China did not want politics but wanted to defend its position
It was only a matter of time before these themes appeared. Preparations for the Games, which centered on China’s human rights record, were overshadowed by the US-led diplomatic boycott; China was determined to continue to focus solely on sports, but at the same time it was very committed to vigorously defending its position in public.
In the last regular daily briefing before the Olympics closed on Sunday, the IOC and Mark Adams, an IOC spokesman, were exposed to questions about the safety of Taiwan, Xinjiang and Chinese tennis player Peng Swag.
Asked about Taiwan’s alleged attempt to skip the opening ceremony, Jean asked for more time to discuss the situation on the island, which has an independent government and which China considers its territory.
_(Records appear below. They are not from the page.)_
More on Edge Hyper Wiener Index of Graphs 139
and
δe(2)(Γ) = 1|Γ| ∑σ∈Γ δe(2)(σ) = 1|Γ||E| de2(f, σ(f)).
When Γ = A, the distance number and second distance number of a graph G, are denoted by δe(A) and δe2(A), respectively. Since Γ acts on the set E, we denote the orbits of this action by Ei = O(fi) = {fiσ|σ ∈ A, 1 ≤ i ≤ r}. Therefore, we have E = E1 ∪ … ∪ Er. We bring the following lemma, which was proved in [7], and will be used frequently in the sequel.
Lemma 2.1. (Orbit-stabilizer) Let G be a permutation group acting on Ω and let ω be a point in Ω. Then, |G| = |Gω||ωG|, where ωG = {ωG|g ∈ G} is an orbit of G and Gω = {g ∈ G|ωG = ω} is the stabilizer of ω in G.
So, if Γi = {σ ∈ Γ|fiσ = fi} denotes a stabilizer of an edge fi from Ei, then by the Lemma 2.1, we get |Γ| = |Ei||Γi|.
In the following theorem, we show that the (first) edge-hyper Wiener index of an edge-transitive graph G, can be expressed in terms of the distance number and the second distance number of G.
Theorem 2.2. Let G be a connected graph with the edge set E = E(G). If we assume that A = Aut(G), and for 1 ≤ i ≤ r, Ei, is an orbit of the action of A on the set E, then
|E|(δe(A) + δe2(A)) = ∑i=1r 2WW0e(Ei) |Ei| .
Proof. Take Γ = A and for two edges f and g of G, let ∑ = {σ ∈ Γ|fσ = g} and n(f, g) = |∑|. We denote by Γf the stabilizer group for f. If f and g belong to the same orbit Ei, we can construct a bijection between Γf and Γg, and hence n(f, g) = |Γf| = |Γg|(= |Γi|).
He switched from English to Chinese
Often open in English, but switched to Chinese to make key points; It was translated into English by an interpreter.
Mark, can I make some additional comments? Jan asked in English. Then switch to Chinese. Taiwan is an inalienable part of China, and it is a well-known international principle recognized by the international community. We are always against the idea of politicizing the Olympics.”
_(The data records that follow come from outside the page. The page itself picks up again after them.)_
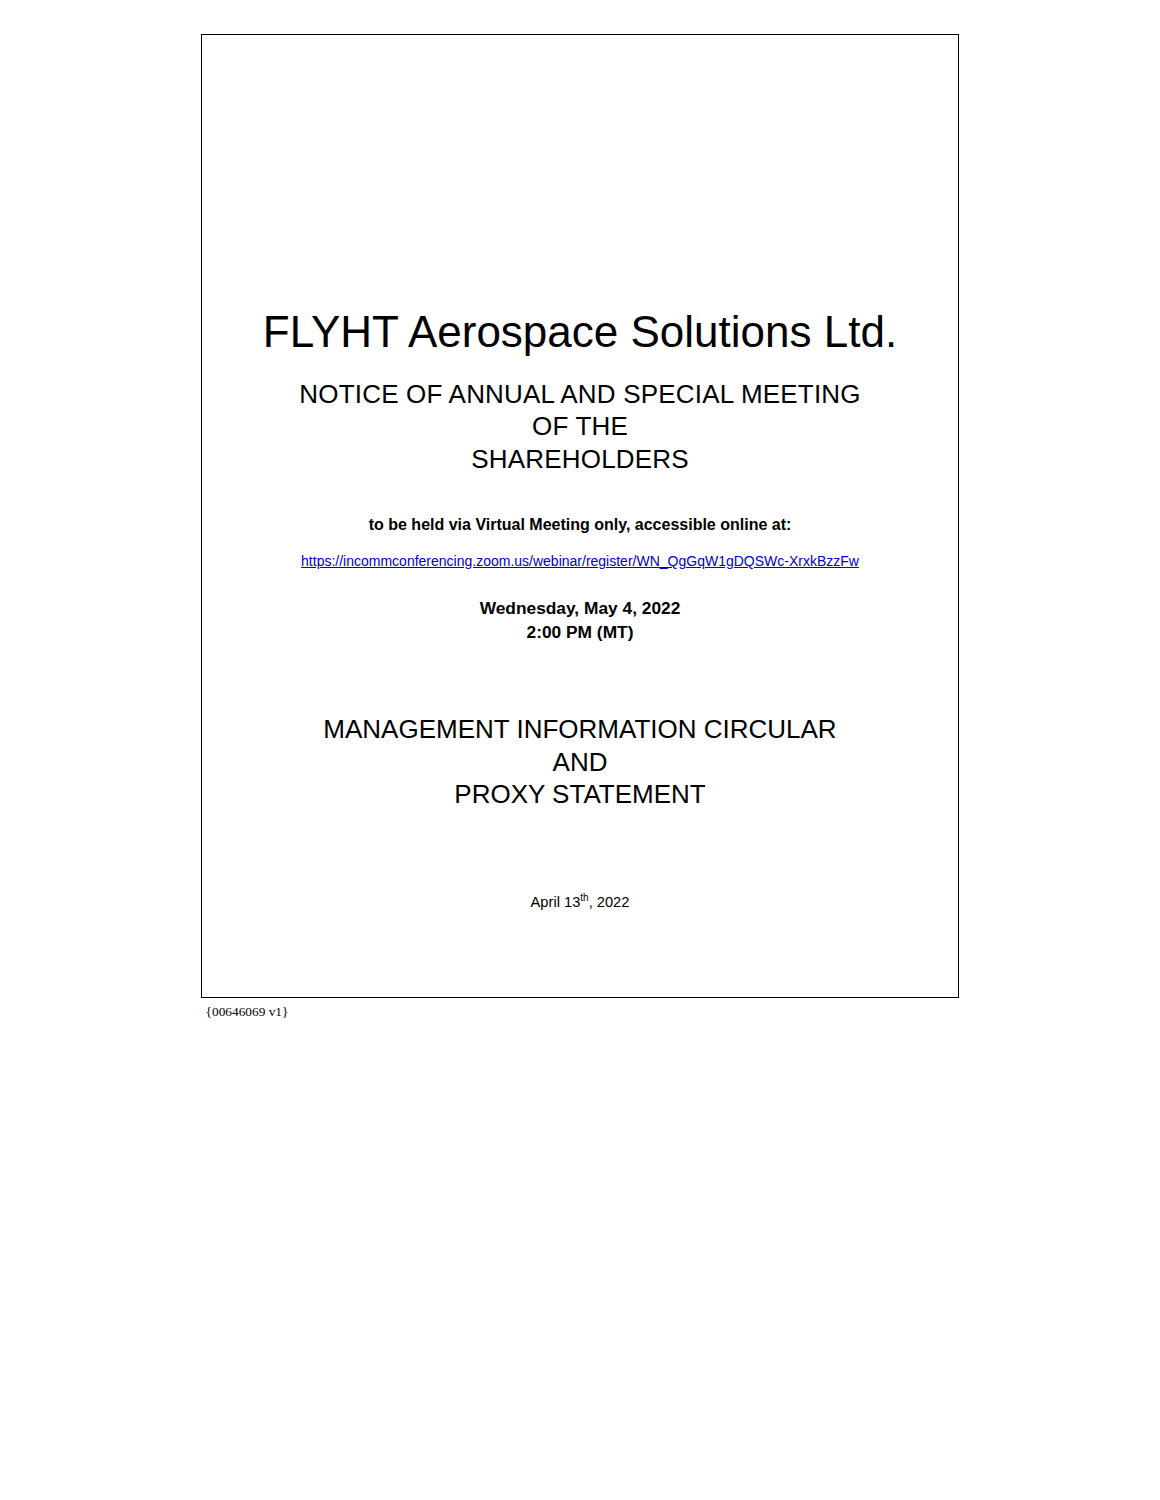FLYHT Aerospace Solutions Ltd.
NOTICE OF ANNUAL AND SPECIAL MEETING
OF THE
SHAREHOLDERS
to be held via Virtual Meeting only, accessible online at:
https://incommconferencing.zoom.us/webinar/register/WN_QgGqW1gDQSWc-XrxkBzzFw
Wednesday, May 4, 2022
2:00 PM (MT)
MANAGEMENT INFORMATION CIRCULAR
AND
PROXY STATEMENT
April 13th, 2022
{00646069 v1}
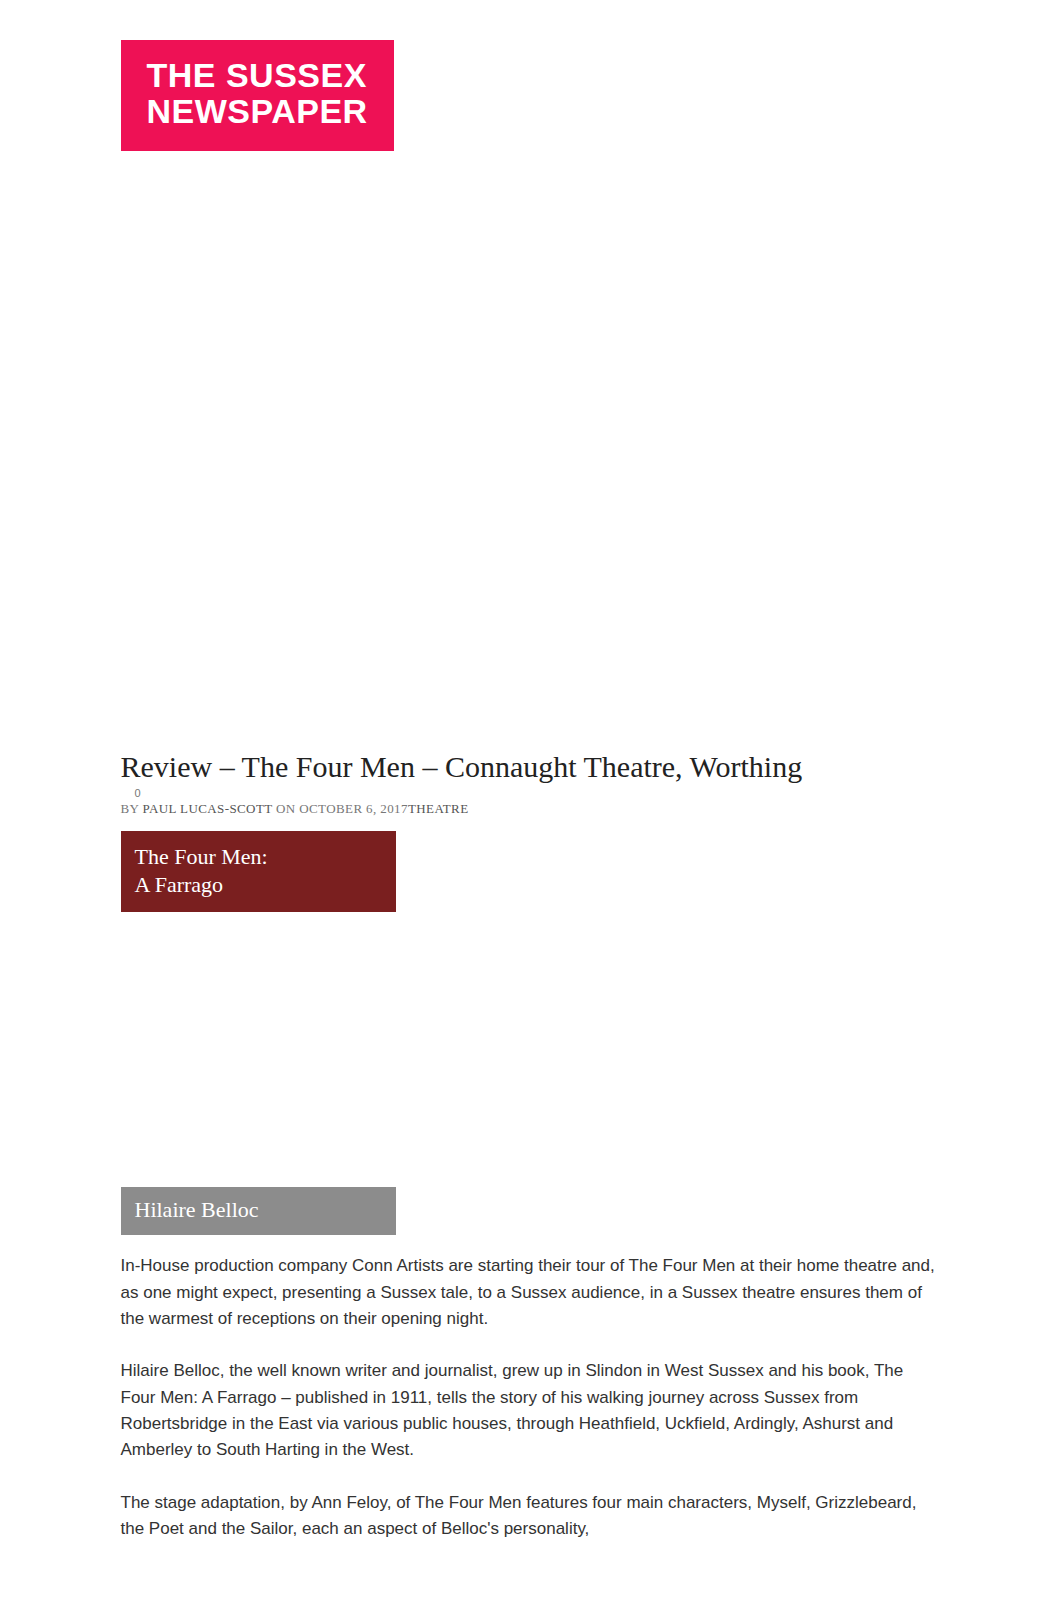THE SUSSEX NEWSPAPER
Review – The Four Men – Connaught Theatre, Worthing
0
BY PAUL LUCAS-SCOTT ON OCTOBER 6, 2017THEATRE
The Four Men:A Farrago
Hilaire Belloc
In-House production company Conn Artists are starting their tour of The Four Men at their home theatre and, as one might expect, presenting a Sussex tale, to a Sussex audience, in a Sussex theatre ensures them of the warmest of receptions on their opening night.
Hilaire Belloc, the well known writer and journalist, grew up in Slindon in West Sussex and his book, The Four Men: A Farrago – published in 1911, tells the story of his walking journey across Sussex from Robertsbridge in the East via various public houses, through Heathfield, Uckfield, Ardingly, Ashurst and Amberley to South Harting in the West.
The stage adaptation, by Ann Feloy, of The Four Men features four main characters, Myself, Grizzlebeard, the Poet and the Sailor, each an aspect of Belloc's personality,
A non-Chinese reporter asked Adams about this and suggested that Yan himself politicized it Games by raising China’s standing in Taiwan. Adams avoided the question.
“There are many different opinions around the world, but our job is to preserve the Olympic Games.” – Tell.
A volunteer at the Games, a Chinese student about to graduate, received a question he wasn’t expecting when a reporter asked him if he knew the Chinese tennis player, Ping Swag, and if he thought he was safe.
Ping, once the world’s best doubles player, accused a former senior politician of sexual harassment three months ago. Peng’s comments were immediately deleted from the censored Chinese internet.
“ok, I’m sorry The young woman replied. – I really don’t know.”
The issue of forced labor is not relevant
A reporter directly asked Adams about the position of the International Olympic Committee in Xinjiang “Concentration Camps” China’s use of forced labor there. Adams suggested that the question “irrelevant” In media terms, he then praised the power of the Olympics in uniting peoples.
Once again, Jean was keen to hear China’s views.
I think these questions are largely based on lies – Tell. – Some authorities have already opposed this false information. There is a lot of strong evidence. We would very much like you to point out this evidence and facts.”
Jan gave a similar answer when a reporter asked Adams if the IOC’s uniforms and other clothing were made by Uyghurs — or if they were made of Xinjiang cotton.
“None of the production has continued in Xinjiang, and no raw materials come from this region.” Adams said.
January added: I think the so-called forced labor in Xinjiang is a lie deliberately invented by certain groups. Competent organizations have provided a wealth of facts to discredit this. We are against the politicization of sports.”
Olympic Charter Vs. Japanese reporter
For the second day in a row, journalists are asking for details about the allegations of a Japanese reporter, saying that an employee of the organizing committee prevented him from asking questions to a skaters in Hong Kong.
China is actively cracking down on pro-democracy groups in Hong Kong.
The Olympic Charter guarantees athletes the right to express their opinions in on-site interviews. Jean continues to maintain the organizers of Beijing “Protecting freedom of expression for all participants”.